(Text segment Opens)

Chinese yuan has been under pressure in recent weeks due to the double dip in recent ecomomic data and more importantly, the escalating trade war with the US. Since then, the CNY has shown weakness against USD, breaking 6.9 versus the USD, but also against major global currencies. The looming prospect of the China-US relationship, as well as a likely continued lax monetary policy in China, has all pointed to a weaker yuan, at least in the short term.
At this juncture, there is now a heated debate as whether it will hit “7” or, put it in another way, if “7” is an unbreakable magic number. So far, the market seems to believe that the PBoC has a floor on the USDCNY at “7”.
Is this really the case? We do not believe so.
To predict the behavior of the PBoC’s intervention, the first question is to ask is what the rationale behind the intervention is. In this round of intervention, the most notable reason to fend off depreciation could be to avoid the negative effect of rapid depreciation on accelerated capital outflow and business confidence, which could further drag down China’s already shattering economy. Based on the net reduction in US Treasuries holdings and the use of its countercyclical factor, the PBoC seems to have conducted sizable forex intervention to keep the RMB stable. But it is vital to note that China’s key concern is growth and RMB stability is increasingly important to achieve this goal but not a specific ceiling at “7”.
What’s more, bear in mind that the PBoC choose to safeguard the currency at the moment because it is benefiting to shore up investor’s confidence which has been affected by the escalating trade war. It may not always be the case. China’s exports have started contraction since November 2018, and an overvalued currency will only increase the unit cost for exports and thus harm export growth. The cost problem has been particular worrisome if the US further raises tariffs to more products importing from China. Once Chinese exporters start to feel more from the cost of exports and less from the sentiment, the PBoC will find it much reasonable to depreciate its currency, at least to temporarily offset the negative impact of the tariffs. Another big push which may change the behavior is the PBoC’s intention to weaponised exchange rate in the trade war with the US.

(Text segment Closes)
(Information provided Opens)

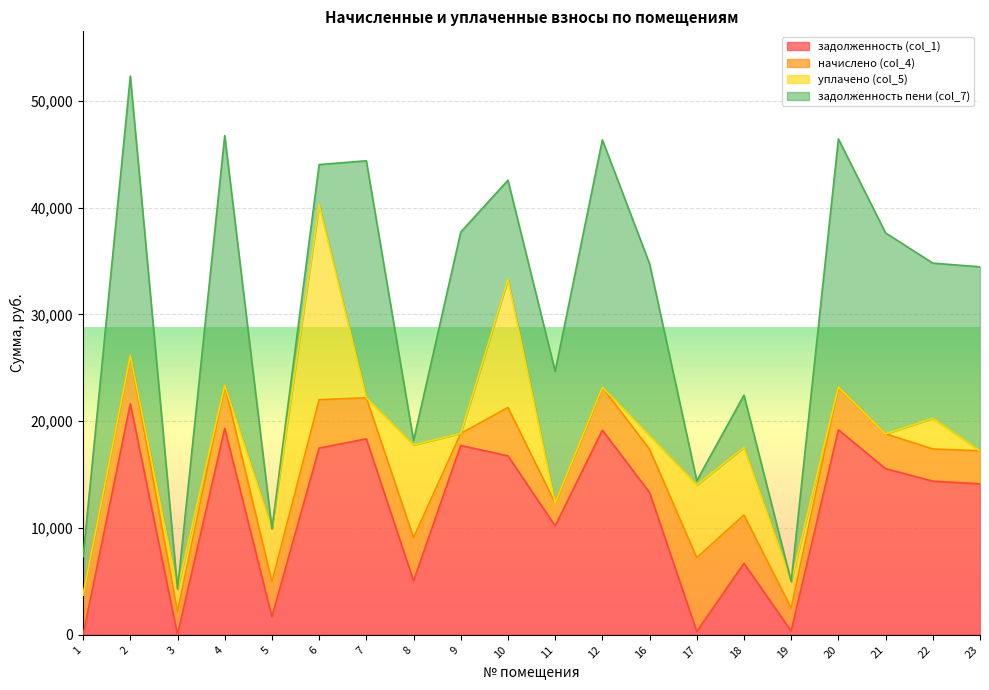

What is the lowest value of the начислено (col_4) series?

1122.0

(Information provided Closes)
(Information provided Opens)

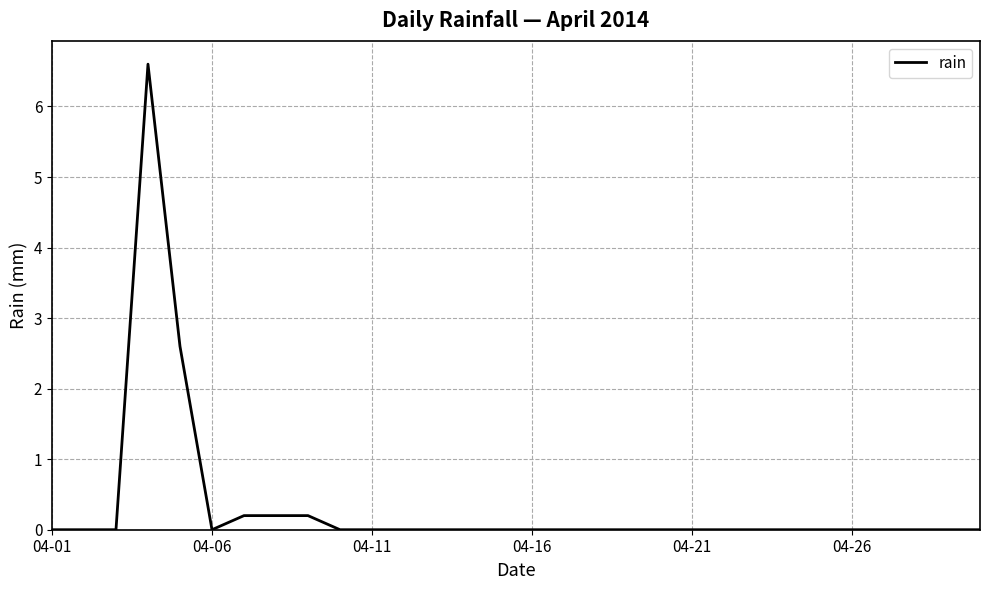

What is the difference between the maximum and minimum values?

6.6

(Information provided Closes)

### Directions
[1] In the text on the yuan, since when have China's exports been contracting?
[2] Please pick up the text on the yuan after its final sentence and carry it on.

### Answer section
[1] Since November 2018.

[2]
In fact, the PBoC has never announced any particular level that it wants to defend or explicit rule it is willing to follow, so the betting by the market analysts on 7 seems completely drawn from the belief in the “focal point”. This can be dangerous. In the context of China, history never guarantees any particular level for the RMB since the foreign exchange system reform in 2005. Yuan volatility against the USD has increased significantly after 2016, echoing the PBoC’s announcement to enhance the two-way volatility of its currency. In other words, the PBoC has definitely realised that any one-way betting on the CNY could only dampen its efforts to control the currency.
For the PBoC, safeguarding the currency is only to support growth and there is no reason to keep a magic number and sacrifice growth. This is especially so when the market started to bet on the number. This means that, although the PBoC is willing to push for the stability of the USDCNY, it would avoid wasting too many bullets to defend 7. The best strategy for the PBoC is to lean with the wind for forex intervention rather than against the wind, as the latter is clearly more costly. As such, the PBoC needs to introduce more two-way volatility. This is exactly what the PBoC did in early 2014 when it tricked the market by engineering a mini devaluation of the yuan against the USD against the background of a one-way bet for appreciation.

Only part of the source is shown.